Hangawi Korean Festival and marketplace to debut in Brooklyn and Manhattan Sept. 9-10

people at maum marketplace korean festival
Dozens of Korean artists and businesses will gather for the MAUM Marketplace and Hangawi Korean Festival in New York City this weekend.
Photo courtesy of Michelle Tabnick PR

A new festival celebrating the Korean holiday Chuseok is debuting in Brooklyn this weekend.

On Sept. 9 and 10, the Korean Cultural Center of New York will celebrate Korean culture and traditions at the MAUM Market and Bushwick and the Hangawi Korean Festival in lower Manhattan. 

Chuseok, a mid-autumn festival typically celebrated over three days and sometimes likened to a Korean version of Thanksgiving, is one of the most festive times of the year in Korea, according to the Korea Tourism Organization. Families come together to honor their ancestors — sometimes visiting their graves — and eat special holiday meals together. 

MAUM, a community-centered platform launched last year in Los Angeles, is bringing MAUM Market to New York City for the very first time on Sept. 9. The one-day pop-up event at Denizen Bushwick will feature more than 50 Asian-American and Pacific Islander artists, creatives, and entrepreneurs.

maum market
MAUM Market was founded to provide Asian creatives a platform to share their work. Photo courtesy of Michelle Tabnick PR

The carefully-curated marketplace will offer jewelry, art, fashion, food, drink, home goods, and more — all created by small AAPI-owned businesses. Attendees will also be able to enjoy a showcase of traditional customs and crafts – like traditional Korean hanboks, embroidery, ceramics, and crafts — so they can fully appreciate the “history, artistry, and craftsmanship” behind the art. 

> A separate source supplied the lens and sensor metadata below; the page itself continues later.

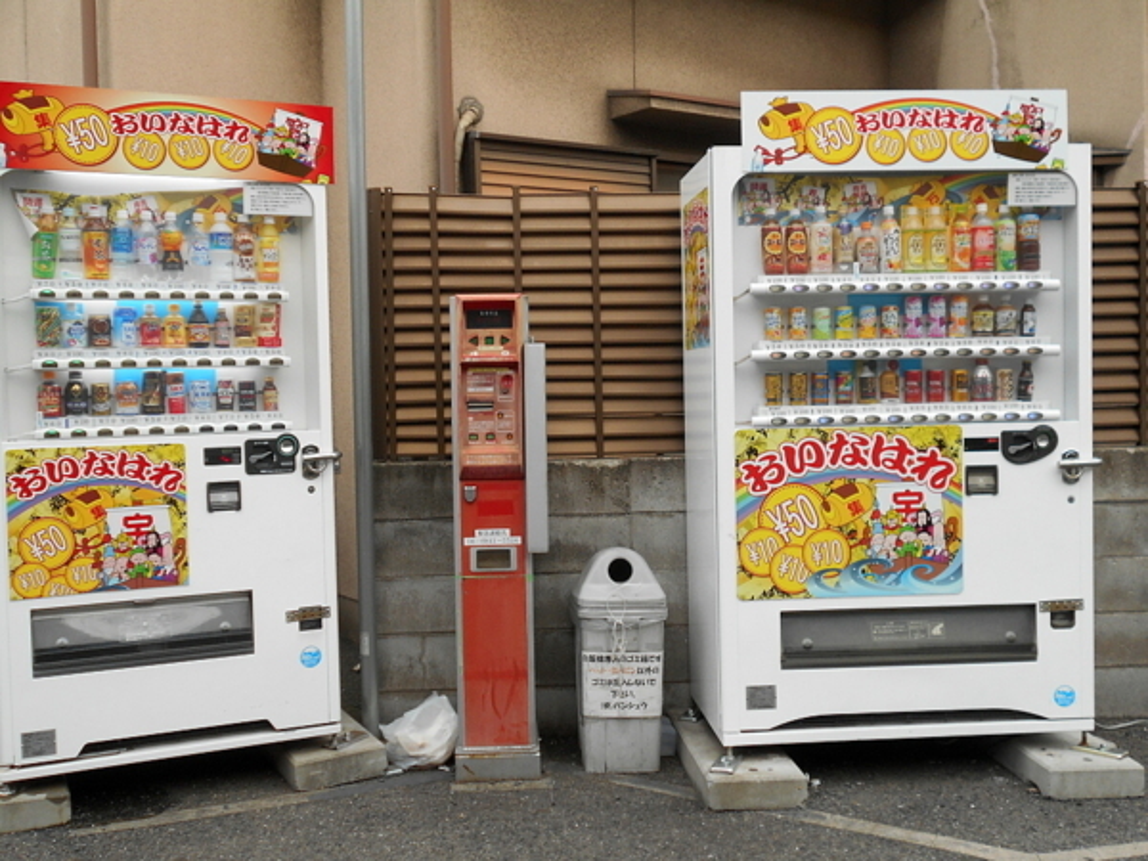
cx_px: 574
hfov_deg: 47.9
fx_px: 1293
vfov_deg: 36.8
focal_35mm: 39
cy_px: 430
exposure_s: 1/250
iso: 110
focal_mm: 6.7
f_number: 3.9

“Bringing the vibrant spirit of Korea to the heart of New York, the Korean Cultural Center New York is proud to partner with Maum Market to create a nurturing launch pad for talented Korean creatives and entrepreneurs to flourish here in the city and contribute to the support of our communities,” said KCC executive director Michael CheonSoo Kim, in a statement. “Working together with the NYC Department of Small Business Services and the Brooklyn Chamber of Commerce, we hope this will be an opportunity to foster economic growth and also celebrate the beauty of cross-cultural exchange.”

Featured creators at MAUM Market will include Grace Nyugen and her jewelry company LOUPN, which offers handcrafted sterling-silver jewelry made in Korea; ceramicist Hwa Joong Kim; and Brooklyn-based rice wine producer Hana Makgeolli, founded by Alice Jun. 

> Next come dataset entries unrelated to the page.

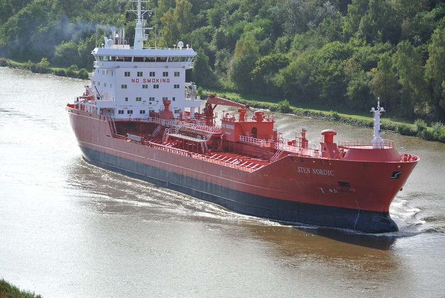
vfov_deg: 8.9
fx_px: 1906
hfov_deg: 13.3
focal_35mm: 154
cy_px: 149
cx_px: 222
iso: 100
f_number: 4.5
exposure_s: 1/500
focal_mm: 57.2
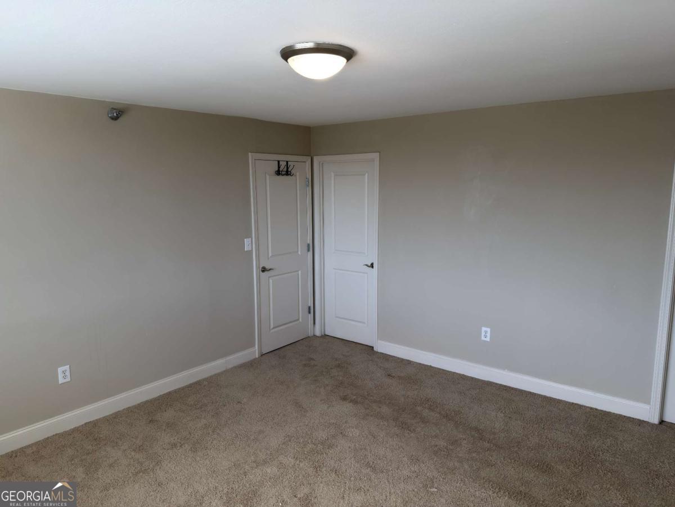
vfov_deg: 56.8
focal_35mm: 24
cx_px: 338
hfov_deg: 71.6
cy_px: 254
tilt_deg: -8.5
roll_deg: -0.4
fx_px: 468
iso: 80
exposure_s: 1/177
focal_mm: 6.76
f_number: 1.78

man doing calligraphy at hangawi korean festival
The festival on Sept. 10 will offer workshops on traditional Korean crafts. Photo courtesy of Michelle Tabnick PR

On Sept. 10, the festivities will move to Samsung 837 in Manhattan’s Meatpacking District for the Hangawi Korean Festival. The festival will offer shopping and a day full of panel discussions, workshops, and cultural events with featured guests including the Department of Small Business Services, Korean cookbook authors, and K-beauty founders. 

At the festival, business owners can connect with SBS to learn how they can receive support and resources from the city — while attendees can learn about traditional Korean crafts like bojagi, or Korean calligraphy, and attend workshops on cooking Korean foods. 

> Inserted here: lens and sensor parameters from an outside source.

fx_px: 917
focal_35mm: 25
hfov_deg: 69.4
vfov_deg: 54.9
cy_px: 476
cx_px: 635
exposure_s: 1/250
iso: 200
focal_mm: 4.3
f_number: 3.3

Panelists are set to include James Park, author of the new cookbook “Chili Crisp: 50+ Recipes to Satisfy Your Spicy, Crunchy, Garlicky Cravings,” and artist Yoona Hur. 

“As the son of immigrant New York City small business owners, I know first-hand how important it is for government to partner with organizations like KCCNY and MAUM to lift up the entrepreneurial talent in our communities,” said Kevin D. Kim, Commissioner of the city’s department of Small Business Services, in a statement. “SBS is thrilled to offer our many free services that help Korean entrepreneurs to start, operate and grow a business — especially as we celebrate Chuseok, a perfect time to highlight and give thanks for the creative spirit of the city’s vibrant Korean community.”

tea at hangawi korean festival
Both events will feature Korean vendors with art, home goods, food, drinks, and more. Photo courtesy of Michelle Tabnick PR

The event is co-sponsored by the Brooklyn Chamber of Commerce — which earlier this year launched partnerships with a number of Korean organizations and start-ups to bring innovative new technology to Brooklyn businesses. 

MAUM Marketplace will take place on Saturday, Sept. 9, from 11 a.m.—3 p.m., at Denizen Brooklyn. MAUM is followed by the Hangawi Korean Festival on Sunday, Sept. 10, from 1-7 p.m. at Samsung 837 at 837 Washington St. in the Meatpacking District. Entry is free, but RSVPs are requested.